Mrs. George B. Twitchell of Cincinnati gave a spirited defense of the school lunch in a letter to The Survey:

I want to ask Mr. Lee how it is possible to disrupt a family when our social conditions are such that the mother has to go out to help make a living. Isn’t that family already disrupted? We are all working to bring about social conditions when it will be possible to have a home for all the people, when father will be able to earn enough to make it possible for mother to remain at home; but until such time the children must be given some good, substantial food, not candy, pickles and such trash as they can buy at the candy store....

The teachers of Cleveland proved that their pupils could not work on a diet of candy and pickles. The school lunch has proved so helpful that ten have been established in Boston, all but one in the poor districts. The one in the Mt. Auburn school was started by the Mothers’ Club because they wished to give their children better food than they could get at the candy store at recess time. The mothers report that since they have opened the lunch room and the children get good food at recess time they have better appetites and eat more than they did before.

Many times children do not eat because they are too hungry and tired after the walk home and really have lost their appetites on account of that. Children often eat a very light breakfast and need a lunch at recess. They are like little chicks, they thrive best if fed every three hours. We believe there should be a lunch room in every school which should supply the children with good food, rather than depend on commercialism, as in that case we know the only interest is to make money.

Undaunted by those who fear that the school lunch may pauperize the poor, some of its defenders would go further. Miss Mabel Parker, of New York, proposes to unite with the school lunch a “pre-natal restaurant” in certain districts where poor women in a pregnant condition can get for five cents a nourishing lunch which they could not get for a great deal more money at home. With the school plant already equipped for meeting the extra work, these same women, instead of living on bread and bologna, could be provided with a nourishing midday meal and child welfare be promoted from the very start. Her belief is that this extended work would be self-supporting. Miss Parker says: “We have learned from our work in the Board of Health milk stations that education is not enough. The people of the tenement districts simply cannot afford good food, even if they have learned how desirable it is.
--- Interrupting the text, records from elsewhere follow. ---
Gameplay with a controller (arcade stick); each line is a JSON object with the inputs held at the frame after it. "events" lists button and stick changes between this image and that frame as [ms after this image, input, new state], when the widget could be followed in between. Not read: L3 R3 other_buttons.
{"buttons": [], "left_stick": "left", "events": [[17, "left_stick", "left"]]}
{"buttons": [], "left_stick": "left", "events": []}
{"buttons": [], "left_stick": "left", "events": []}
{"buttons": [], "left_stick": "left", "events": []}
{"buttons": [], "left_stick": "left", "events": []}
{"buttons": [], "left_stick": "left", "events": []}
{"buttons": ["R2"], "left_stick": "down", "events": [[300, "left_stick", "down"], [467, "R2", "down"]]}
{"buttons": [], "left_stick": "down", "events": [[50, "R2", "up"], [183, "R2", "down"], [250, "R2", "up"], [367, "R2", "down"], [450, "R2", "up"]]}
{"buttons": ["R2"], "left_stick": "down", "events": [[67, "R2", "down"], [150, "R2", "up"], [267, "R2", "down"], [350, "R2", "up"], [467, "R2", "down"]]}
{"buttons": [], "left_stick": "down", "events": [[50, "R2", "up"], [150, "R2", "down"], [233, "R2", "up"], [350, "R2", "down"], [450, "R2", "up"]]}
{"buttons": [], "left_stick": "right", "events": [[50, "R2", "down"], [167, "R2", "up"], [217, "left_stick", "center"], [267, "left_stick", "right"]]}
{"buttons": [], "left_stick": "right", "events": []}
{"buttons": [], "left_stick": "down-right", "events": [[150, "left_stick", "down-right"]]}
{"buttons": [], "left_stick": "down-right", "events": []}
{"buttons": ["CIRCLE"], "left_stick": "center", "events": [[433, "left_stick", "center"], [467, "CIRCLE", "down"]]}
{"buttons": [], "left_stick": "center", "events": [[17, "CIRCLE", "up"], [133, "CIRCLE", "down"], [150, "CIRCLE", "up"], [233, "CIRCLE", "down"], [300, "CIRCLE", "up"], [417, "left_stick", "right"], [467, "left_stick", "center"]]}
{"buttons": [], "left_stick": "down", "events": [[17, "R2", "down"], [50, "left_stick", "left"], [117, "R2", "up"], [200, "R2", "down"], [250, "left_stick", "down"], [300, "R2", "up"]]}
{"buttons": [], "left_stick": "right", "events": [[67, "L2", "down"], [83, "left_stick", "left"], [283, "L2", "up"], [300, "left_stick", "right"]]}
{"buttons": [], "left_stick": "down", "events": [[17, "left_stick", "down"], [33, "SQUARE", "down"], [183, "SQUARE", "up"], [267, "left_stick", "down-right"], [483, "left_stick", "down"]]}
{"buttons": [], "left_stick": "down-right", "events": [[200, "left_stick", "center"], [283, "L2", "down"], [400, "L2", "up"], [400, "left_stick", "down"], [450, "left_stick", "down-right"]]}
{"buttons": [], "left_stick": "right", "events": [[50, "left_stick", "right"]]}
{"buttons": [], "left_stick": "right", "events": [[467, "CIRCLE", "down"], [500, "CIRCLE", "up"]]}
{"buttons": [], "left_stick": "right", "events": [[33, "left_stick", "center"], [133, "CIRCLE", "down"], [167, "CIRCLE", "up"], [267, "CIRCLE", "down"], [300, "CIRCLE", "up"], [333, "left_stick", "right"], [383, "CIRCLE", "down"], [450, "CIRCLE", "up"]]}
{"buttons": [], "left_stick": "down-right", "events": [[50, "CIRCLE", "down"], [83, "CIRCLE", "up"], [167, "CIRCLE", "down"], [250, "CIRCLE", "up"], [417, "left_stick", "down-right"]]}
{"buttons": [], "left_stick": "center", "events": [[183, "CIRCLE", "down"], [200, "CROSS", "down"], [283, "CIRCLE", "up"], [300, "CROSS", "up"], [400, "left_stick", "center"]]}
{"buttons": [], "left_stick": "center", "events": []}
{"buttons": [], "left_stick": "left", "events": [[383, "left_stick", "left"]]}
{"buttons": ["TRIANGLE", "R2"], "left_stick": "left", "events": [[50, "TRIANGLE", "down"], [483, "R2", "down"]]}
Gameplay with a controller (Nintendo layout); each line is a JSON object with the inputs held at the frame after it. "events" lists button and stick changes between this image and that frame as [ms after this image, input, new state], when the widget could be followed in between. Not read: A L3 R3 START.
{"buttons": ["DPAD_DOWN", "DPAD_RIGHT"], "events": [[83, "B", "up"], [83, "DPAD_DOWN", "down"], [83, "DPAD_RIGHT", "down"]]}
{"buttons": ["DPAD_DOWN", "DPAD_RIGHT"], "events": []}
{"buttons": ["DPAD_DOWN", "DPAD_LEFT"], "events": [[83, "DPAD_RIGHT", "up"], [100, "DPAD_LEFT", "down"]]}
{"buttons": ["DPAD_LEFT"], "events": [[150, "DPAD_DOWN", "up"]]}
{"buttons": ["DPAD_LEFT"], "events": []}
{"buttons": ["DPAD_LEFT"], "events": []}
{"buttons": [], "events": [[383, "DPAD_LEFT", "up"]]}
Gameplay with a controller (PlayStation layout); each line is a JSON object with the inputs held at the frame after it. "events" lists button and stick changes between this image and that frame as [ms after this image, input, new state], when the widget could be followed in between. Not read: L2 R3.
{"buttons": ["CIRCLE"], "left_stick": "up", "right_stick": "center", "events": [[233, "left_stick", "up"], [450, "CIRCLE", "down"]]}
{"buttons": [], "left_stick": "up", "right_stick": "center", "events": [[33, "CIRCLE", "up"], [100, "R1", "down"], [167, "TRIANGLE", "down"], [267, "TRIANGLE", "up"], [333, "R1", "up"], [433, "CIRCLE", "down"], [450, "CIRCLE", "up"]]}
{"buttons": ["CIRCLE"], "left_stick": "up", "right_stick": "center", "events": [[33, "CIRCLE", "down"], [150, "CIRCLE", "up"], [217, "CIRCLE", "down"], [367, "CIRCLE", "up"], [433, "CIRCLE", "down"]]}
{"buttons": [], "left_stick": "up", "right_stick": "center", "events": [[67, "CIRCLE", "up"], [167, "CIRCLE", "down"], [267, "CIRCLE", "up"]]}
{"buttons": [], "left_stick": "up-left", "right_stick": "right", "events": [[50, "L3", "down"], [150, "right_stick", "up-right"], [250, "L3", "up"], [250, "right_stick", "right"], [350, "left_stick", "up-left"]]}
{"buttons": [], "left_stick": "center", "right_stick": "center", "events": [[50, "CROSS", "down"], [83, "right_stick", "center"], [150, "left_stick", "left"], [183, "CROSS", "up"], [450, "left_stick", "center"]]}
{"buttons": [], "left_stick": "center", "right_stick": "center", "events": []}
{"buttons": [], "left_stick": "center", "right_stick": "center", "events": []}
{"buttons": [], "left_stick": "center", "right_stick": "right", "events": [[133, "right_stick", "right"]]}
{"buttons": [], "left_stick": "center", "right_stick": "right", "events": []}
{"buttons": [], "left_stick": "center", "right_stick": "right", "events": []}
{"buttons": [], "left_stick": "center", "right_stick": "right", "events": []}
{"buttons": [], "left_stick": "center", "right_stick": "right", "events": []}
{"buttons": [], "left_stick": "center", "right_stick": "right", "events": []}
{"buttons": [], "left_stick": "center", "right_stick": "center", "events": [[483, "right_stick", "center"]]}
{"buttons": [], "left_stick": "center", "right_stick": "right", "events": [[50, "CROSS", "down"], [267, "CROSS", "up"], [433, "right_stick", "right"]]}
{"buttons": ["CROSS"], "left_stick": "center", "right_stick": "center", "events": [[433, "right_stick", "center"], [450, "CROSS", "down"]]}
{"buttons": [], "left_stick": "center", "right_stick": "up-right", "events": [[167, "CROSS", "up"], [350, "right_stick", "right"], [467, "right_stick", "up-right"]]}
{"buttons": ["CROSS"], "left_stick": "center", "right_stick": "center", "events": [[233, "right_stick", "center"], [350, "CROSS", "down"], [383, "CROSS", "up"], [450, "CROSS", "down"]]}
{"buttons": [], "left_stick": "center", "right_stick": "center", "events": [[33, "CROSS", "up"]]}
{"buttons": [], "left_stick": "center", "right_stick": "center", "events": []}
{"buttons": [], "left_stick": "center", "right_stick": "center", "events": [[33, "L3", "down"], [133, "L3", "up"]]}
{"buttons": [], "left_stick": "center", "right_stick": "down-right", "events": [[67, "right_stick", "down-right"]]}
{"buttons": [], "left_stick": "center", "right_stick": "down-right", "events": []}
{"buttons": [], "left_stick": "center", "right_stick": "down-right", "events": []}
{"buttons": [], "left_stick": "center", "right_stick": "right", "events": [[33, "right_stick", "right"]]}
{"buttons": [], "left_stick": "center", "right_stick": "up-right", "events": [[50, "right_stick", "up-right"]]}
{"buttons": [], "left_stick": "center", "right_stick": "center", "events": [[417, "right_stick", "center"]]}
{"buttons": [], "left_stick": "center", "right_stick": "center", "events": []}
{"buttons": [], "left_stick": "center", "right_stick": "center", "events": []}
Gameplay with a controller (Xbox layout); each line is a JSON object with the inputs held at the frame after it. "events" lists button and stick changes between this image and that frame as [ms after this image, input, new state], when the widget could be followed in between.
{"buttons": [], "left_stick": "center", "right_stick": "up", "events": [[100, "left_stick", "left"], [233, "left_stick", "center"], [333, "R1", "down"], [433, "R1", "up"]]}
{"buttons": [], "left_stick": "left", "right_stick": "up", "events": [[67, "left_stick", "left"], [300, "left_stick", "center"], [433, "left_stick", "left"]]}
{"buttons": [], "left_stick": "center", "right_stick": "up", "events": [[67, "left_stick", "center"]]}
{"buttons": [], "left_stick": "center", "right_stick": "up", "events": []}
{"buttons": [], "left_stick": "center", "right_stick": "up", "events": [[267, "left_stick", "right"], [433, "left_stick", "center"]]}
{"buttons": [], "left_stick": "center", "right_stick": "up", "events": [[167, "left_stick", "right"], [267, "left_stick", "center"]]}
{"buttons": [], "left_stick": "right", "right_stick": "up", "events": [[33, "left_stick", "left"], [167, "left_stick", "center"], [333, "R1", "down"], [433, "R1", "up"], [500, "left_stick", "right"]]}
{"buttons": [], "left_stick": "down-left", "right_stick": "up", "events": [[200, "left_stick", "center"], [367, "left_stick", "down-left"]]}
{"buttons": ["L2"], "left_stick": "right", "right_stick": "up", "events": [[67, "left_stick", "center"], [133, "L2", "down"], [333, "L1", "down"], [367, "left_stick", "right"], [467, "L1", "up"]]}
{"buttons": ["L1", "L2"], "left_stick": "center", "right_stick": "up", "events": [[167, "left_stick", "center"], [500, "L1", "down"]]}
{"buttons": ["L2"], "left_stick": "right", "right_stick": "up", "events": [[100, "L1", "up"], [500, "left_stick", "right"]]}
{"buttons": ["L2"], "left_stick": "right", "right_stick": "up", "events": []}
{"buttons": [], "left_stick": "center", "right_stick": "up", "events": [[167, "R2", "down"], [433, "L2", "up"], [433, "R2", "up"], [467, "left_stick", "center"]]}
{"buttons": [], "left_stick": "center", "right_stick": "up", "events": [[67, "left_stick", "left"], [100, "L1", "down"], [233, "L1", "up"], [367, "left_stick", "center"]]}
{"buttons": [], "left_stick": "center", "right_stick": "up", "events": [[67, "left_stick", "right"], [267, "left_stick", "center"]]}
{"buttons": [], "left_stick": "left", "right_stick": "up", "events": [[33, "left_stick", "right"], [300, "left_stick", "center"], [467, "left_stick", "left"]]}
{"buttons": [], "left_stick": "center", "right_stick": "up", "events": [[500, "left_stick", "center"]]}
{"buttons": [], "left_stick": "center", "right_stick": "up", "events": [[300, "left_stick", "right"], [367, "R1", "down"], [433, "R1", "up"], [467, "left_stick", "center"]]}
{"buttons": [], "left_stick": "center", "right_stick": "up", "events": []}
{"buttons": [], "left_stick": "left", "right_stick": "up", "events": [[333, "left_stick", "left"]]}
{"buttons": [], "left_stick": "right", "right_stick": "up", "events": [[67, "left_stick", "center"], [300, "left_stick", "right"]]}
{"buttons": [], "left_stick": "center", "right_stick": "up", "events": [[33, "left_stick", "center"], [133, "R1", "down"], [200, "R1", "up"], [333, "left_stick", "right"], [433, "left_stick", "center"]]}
That is why the city is willing to sell them milk at cost and why mothers must be provided with good food.”

Not only must mothers be taught better care of their infants but the “little mothers” and “little fathers” upon whose young shoulders devolves the burden of taking mother’s place, while she goes out to earn or help earn the family living, must receive the education which will enable them to preserve the lives intrusted to their care until such time as the real mothers and fathers can be placed in an economic situation whereby they themselves are able to assume that burden which is rightfully theirs alone. Dr. S. Josephine Baker appreciates the value of this work and through the organization of groups of young guardians of children, this information is being imparted.

Mrs. Clarence Burns of New York has been among the women who have sought to make the burdens of the “little mothers” lighter and her “Little Mothers’ Aid Society” is one of the well-known institutions of that city. Recently the little fathers have begun to feel that their position of responsibility was ignored too much in the greater efforts made to smooth the way of girls who have parental tasks, and their protest has served to call attention again to the extent to which the oldest child whether boy or girl is the real person charged with the task of prolonging infant life and keeping or making baby brothers and sisters well and strong.